Today I was faced with a really strange problem concerning JPA, EclipseLink an MySQL. I have Service EJB (3.1) with some JPA Entity Beans. They are joined with @OneToMany constraints. I am deploying my application typically under GlassFish 3.1 with MySQL Database. Everything works fine so far. But in some really strange cases – long complex transactions with a lot of updates and inserts I got a JPA Exception like this:
[#|2014-09-25T17:21:01.989+0200|WARNING|glassfish3.1.2|org.eclipse.persistence.session.file:/opt/glassfish-3.1.2/glassfish/domains/domain2/applications/office/office-ejb-1.0.0_jar/_org.imixs.workflow.jee.jpa|_ThreadID=160;_ThreadName=Thread-2;|Local Exception Stack: Exception [EclipseLink-4002] (Eclipse Persistence Services - 2.3.2.v20111125-r10461): org.eclipse.persistence.exceptions.DatabaseException Internal Exception: com.mysql.jdbc.exceptions.jdbc4.MySQLIntegrityConstraintViolationException: Cannot delete or update a parent row: a foreign key constraint fails (`mydatabase`.`ENTITY_WRITEACCESS`, CONSTRAINT `FK_ENTITY_WRITEACCESS_writeAccessList_ID` FOREIGN KEY (`writeAccessList_ID`) REFERENCES `WRITEACCESS` (`ID`)) Error Code: 1451 Call: DELETE FROM WRITEACCESS WHERE (ID = ?) bind => [1 parameter bound] Query: DeleteObjectQuery(org.imixs.workflow.jee.jpa.WriteAccess@5aa4670a)

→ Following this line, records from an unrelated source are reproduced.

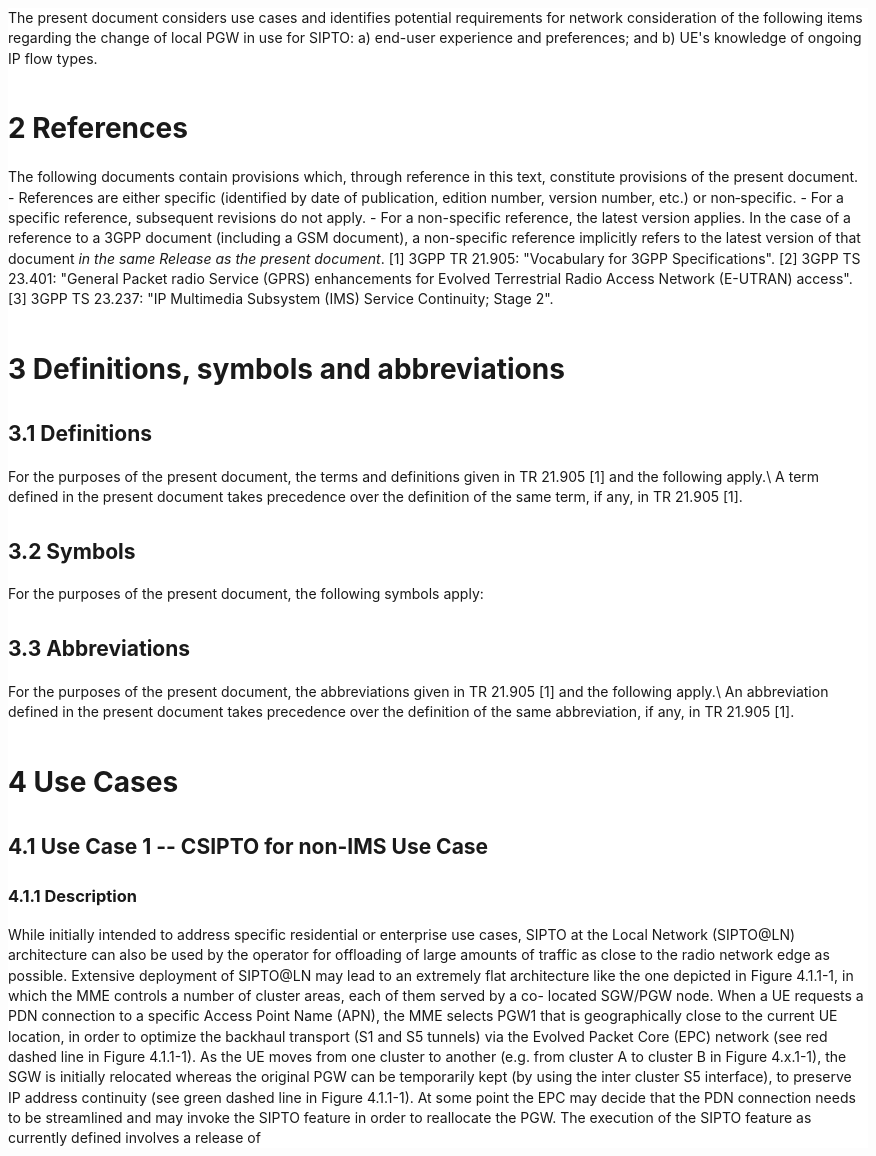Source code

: The present document considers use cases and identifies potential requirements
for network consideration of the following items regarding the change of local
PGW in use for SIPTO:
a) end-user experience and preferences; and
b) UE\'s knowledge of ongoing IP flow types.
# 2 References
The following documents contain provisions which, through reference in this
text, constitute provisions of the present document.
\- References are either specific (identified by date of publication, edition
number, version number, etc.) or non‑specific.
\- For a specific reference, subsequent revisions do not apply.
\- For a non-specific reference, the latest version applies. In the case of a
reference to a 3GPP document (including a GSM document), a non-specific
reference implicitly refers to the latest version of that document _in the
same Release as the present document_.
[1] 3GPP TR 21.905: \"Vocabulary for 3GPP Specifications\".
[2] 3GPP TS 23.401: \"General Packet radio Service (GPRS) enhancements for
Evolved Terrestrial Radio Access Network (E-UTRAN) access\".
[3] 3GPP TS 23.237: \"IP Multimedia Subsystem (IMS) Service Continuity; Stage
2\".
# 3 Definitions, symbols and abbreviations
## 3.1 Definitions
For the purposes of the present document, the terms and definitions given in
TR 21.905 [1] and the following apply.\ A term defined in the present document
takes precedence over the definition of the same term, if any, in TR 21.905
[1].
## 3.2 Symbols
For the purposes of the present document, the following symbols apply:
## 3.3 Abbreviations
For the purposes of the present document, the abbreviations given in TR 21.905
[1] and the following apply.\ An abbreviation defined in the present document
takes precedence over the definition of the same abbreviation, if any, in TR
21.905 [1].
# 4 Use Cases
## 4.1 Use Case 1 -- CSIPTO for non-IMS Use Case
### 4.1.1 Description
While initially intended to address specific residential or enterprise use
cases, SIPTO at the Local Network (SIPTO\@LN) architecture can also be used by
the operator for offloading of large amounts of traffic as close to the radio
network edge as possible. Extensive deployment of SIPTO\@LN may lead to an
extremely flat architecture like the one depicted in Figure 4.1.1-1, in which
the MME controls a number of cluster areas, each of them served by a co-
located SGW/PGW node.
When a UE requests a PDN connection to a specific Access Point Name (APN), the
MME selects PGW1 that is geographically close to the current UE location, in
order to optimize the backhaul transport (S1 and S5 tunnels) via the Evolved
Packet Core (EPC) network (see red dashed line in Figure 4.1.1-1).
As the UE moves from one cluster to another (e.g. from cluster A to cluster B
in Figure 4.x.1-1), the SGW is initially relocated whereas the original PGW
can be temporarily kept (by using the inter cluster S5 interface), to preserve
IP address continuity (see green dashed line in Figure 4.1.1-1).
At some point the EPC may decide that the PDN connection needs to be
streamlined and may invoke the SIPTO feature in order to reallocate the PGW.
The execution of the SIPTO feature as currently defined involves a release of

I was confronted with such error messages in the past and solved them by changing the transaction boundaries in my code by encapsulating some of the jpa stuff in separate methods with new transaction context.
But The real reason for this kind of error is an inaccurate mapping of the database schema in MySQL made by EclipseLink. My table ‘ENTITY_WRITEACCESS’ is a crosstable needed for a @OneToMany relationship of my JPA entity beans. I never looked at the schema in detail, because in my opinion that is stuff of the OR-Mapper.
The problem was that per default no CascadeType is defined for a @OneToMany relationship. But even when you define a CascadeType like CascadeType.DELETE – which is also implied by CascadeType.ALL – to your entity beans this will not necessarily be reflected to the database schema generated from the OR-Mapper. When you look at the generated schema you’ll notice that ON DELETE CASCADE is not added to the constraint. When you alter your schema and Add ON DELETE CASCADE to actual tables this will fix the problem above.
Note that this all depends on the JPA implementors how the constrains are created. So take a look at your generated table schemas.